**YOUR TASK**
Filtering the records below, copy only those lines that include the word "released".

**PROVIDED RECORDS**
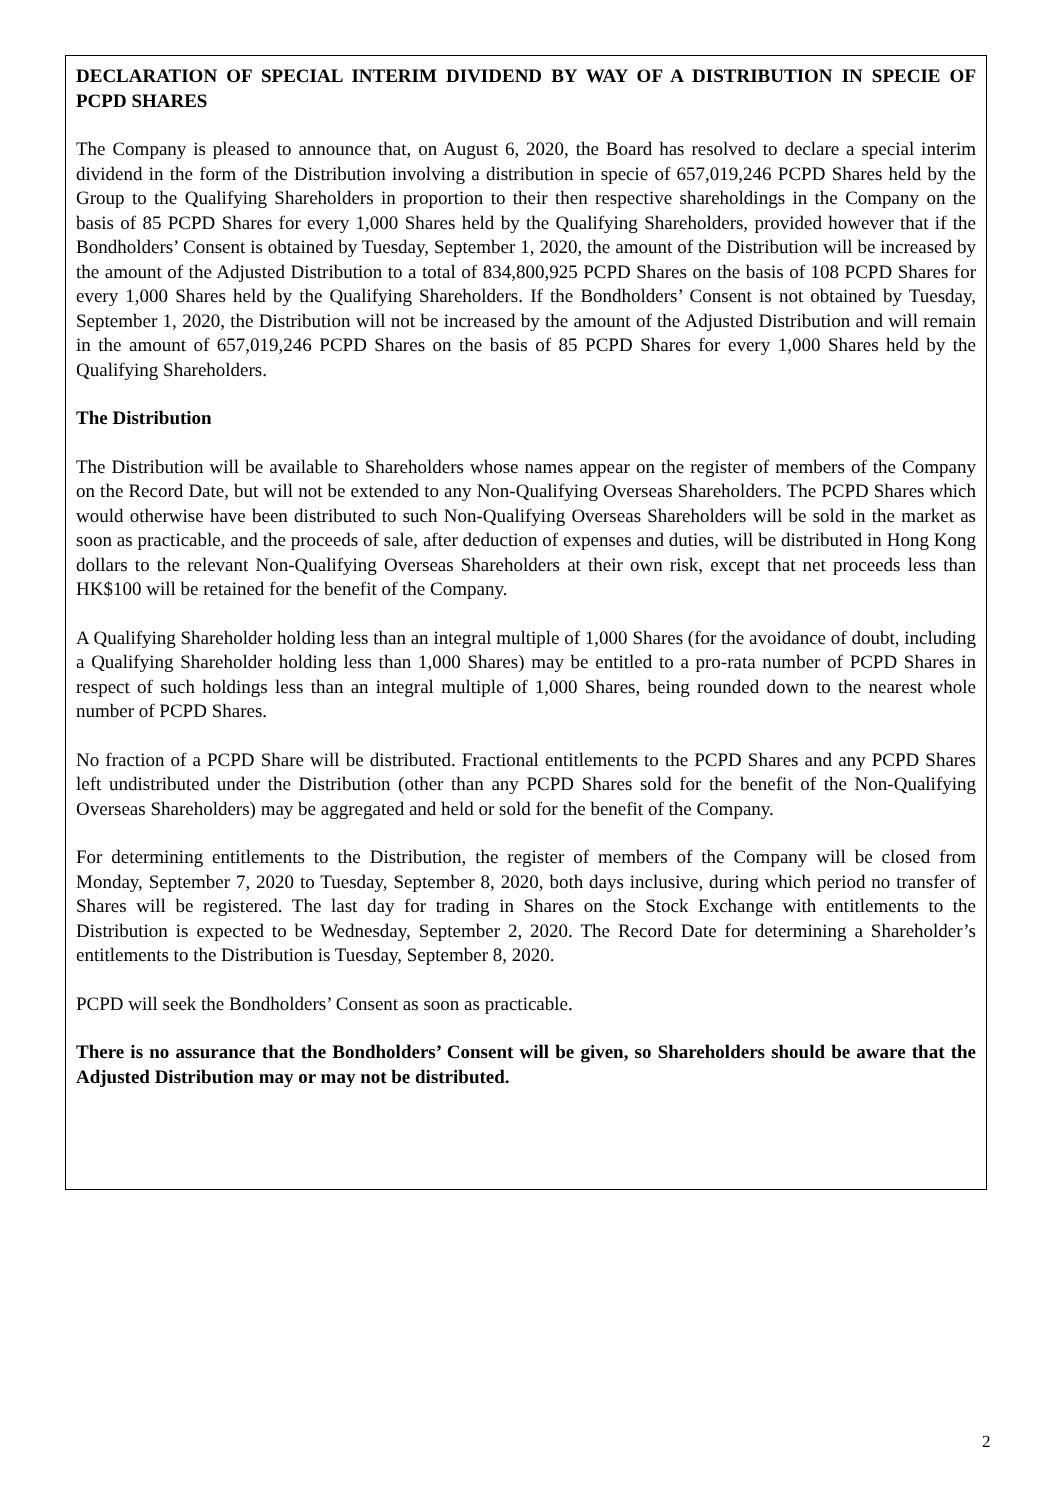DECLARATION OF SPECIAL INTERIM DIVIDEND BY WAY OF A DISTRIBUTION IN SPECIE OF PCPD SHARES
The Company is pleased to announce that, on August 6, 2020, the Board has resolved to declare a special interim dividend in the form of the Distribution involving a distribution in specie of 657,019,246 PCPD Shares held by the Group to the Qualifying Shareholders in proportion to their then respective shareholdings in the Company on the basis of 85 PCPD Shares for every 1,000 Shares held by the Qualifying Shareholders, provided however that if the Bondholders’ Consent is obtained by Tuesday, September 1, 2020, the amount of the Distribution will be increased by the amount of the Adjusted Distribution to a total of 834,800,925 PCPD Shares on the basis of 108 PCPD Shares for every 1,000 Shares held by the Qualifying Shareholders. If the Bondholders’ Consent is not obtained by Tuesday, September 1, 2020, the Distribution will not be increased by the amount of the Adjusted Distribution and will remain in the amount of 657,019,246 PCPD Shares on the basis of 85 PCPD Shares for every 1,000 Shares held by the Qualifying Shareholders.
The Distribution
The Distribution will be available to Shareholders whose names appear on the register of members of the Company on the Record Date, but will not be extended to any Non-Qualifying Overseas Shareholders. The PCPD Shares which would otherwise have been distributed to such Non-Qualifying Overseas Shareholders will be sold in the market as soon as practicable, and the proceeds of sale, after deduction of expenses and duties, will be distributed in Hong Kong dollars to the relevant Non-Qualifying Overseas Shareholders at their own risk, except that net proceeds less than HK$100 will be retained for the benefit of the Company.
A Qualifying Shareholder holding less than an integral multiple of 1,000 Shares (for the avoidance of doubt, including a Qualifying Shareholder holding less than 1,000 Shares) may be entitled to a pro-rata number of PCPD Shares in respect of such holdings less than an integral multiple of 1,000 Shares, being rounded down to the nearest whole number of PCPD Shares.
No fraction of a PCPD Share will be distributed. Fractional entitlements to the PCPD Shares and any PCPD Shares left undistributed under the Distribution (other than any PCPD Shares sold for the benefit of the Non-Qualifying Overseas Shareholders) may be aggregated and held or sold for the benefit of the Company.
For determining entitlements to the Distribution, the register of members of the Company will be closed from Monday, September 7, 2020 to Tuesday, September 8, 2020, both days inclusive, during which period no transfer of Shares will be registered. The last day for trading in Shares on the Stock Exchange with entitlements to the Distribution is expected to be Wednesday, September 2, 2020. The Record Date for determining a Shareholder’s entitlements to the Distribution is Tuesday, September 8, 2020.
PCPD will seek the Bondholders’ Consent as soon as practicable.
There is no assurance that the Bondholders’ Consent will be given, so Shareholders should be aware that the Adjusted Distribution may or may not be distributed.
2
---
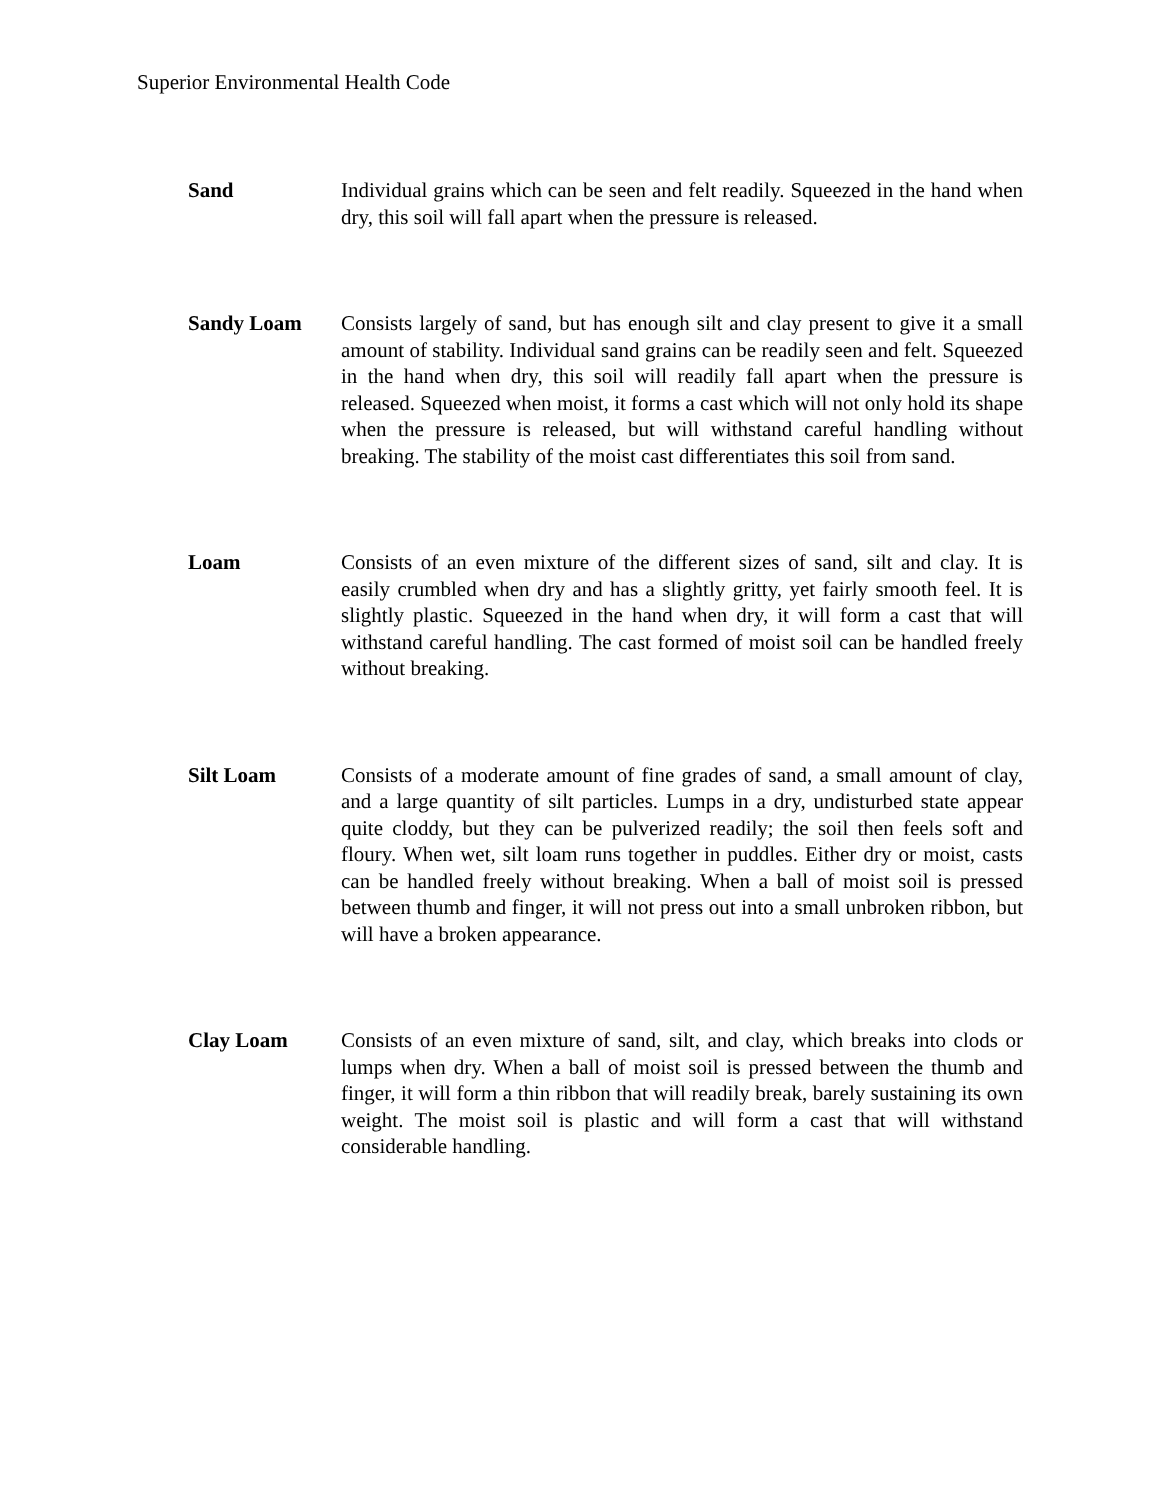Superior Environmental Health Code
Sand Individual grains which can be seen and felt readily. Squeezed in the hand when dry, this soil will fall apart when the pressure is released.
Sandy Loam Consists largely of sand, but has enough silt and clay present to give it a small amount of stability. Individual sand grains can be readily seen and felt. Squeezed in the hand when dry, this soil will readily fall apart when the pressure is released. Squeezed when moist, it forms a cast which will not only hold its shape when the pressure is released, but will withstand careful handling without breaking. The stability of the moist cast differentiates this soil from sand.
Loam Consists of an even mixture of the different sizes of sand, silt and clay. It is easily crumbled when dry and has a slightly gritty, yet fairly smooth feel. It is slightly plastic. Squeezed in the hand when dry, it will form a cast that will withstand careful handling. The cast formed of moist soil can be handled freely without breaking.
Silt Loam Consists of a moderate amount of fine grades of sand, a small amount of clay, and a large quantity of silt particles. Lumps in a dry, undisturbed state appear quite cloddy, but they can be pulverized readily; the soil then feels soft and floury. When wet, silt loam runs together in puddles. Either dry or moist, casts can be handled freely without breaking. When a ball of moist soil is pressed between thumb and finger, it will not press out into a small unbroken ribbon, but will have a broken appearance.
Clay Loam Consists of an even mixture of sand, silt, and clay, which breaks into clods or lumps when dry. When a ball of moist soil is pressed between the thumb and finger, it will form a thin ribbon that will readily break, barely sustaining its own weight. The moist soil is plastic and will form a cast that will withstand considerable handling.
---
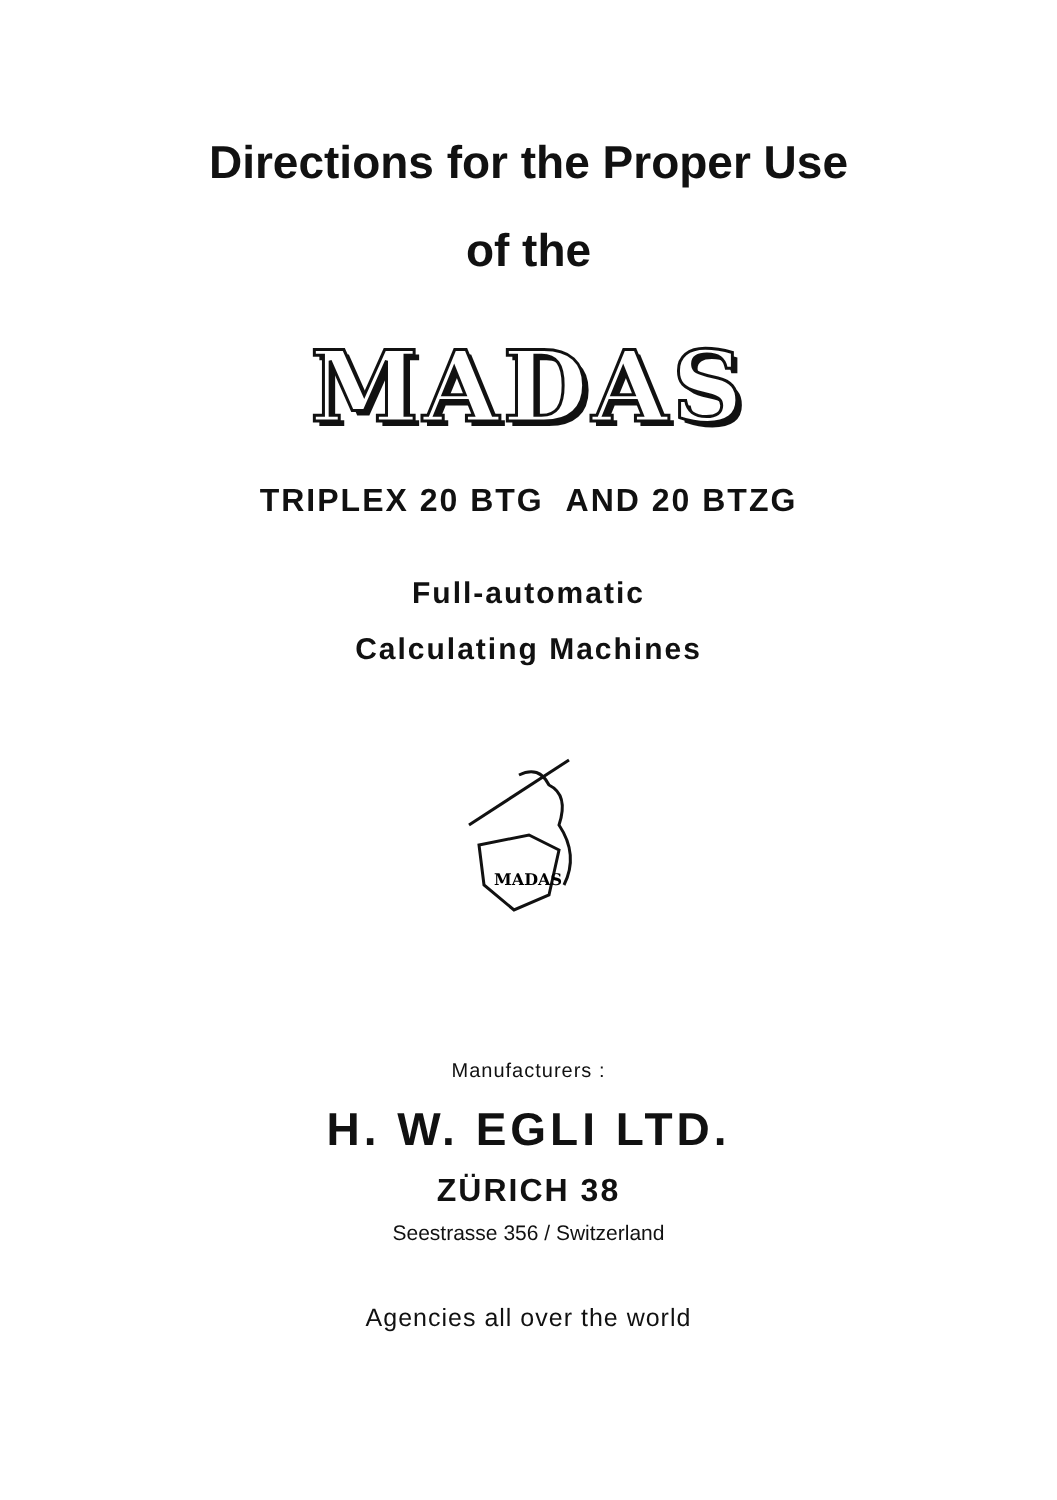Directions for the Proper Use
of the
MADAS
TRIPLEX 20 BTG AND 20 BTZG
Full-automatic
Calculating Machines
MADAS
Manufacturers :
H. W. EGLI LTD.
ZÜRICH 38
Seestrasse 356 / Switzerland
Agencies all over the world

**EXPECTED OUTPUT**
Sand Individual grains which can be seen and felt readily. Squeezed in the hand when dry, this soil will fall apart when the pressure is released.
Sandy Loam Consists largely of sand, but has enough silt and clay present to give it a small amount of stability. Individual sand grains can be readily seen and felt. Squeezed in the hand when dry, this soil will readily fall apart when the pressure is released. Squeezed when moist, it forms a cast which will not only hold its shape when the pressure is released, but will withstand careful handling without breaking. The stability of the moist cast differentiates this soil from sand.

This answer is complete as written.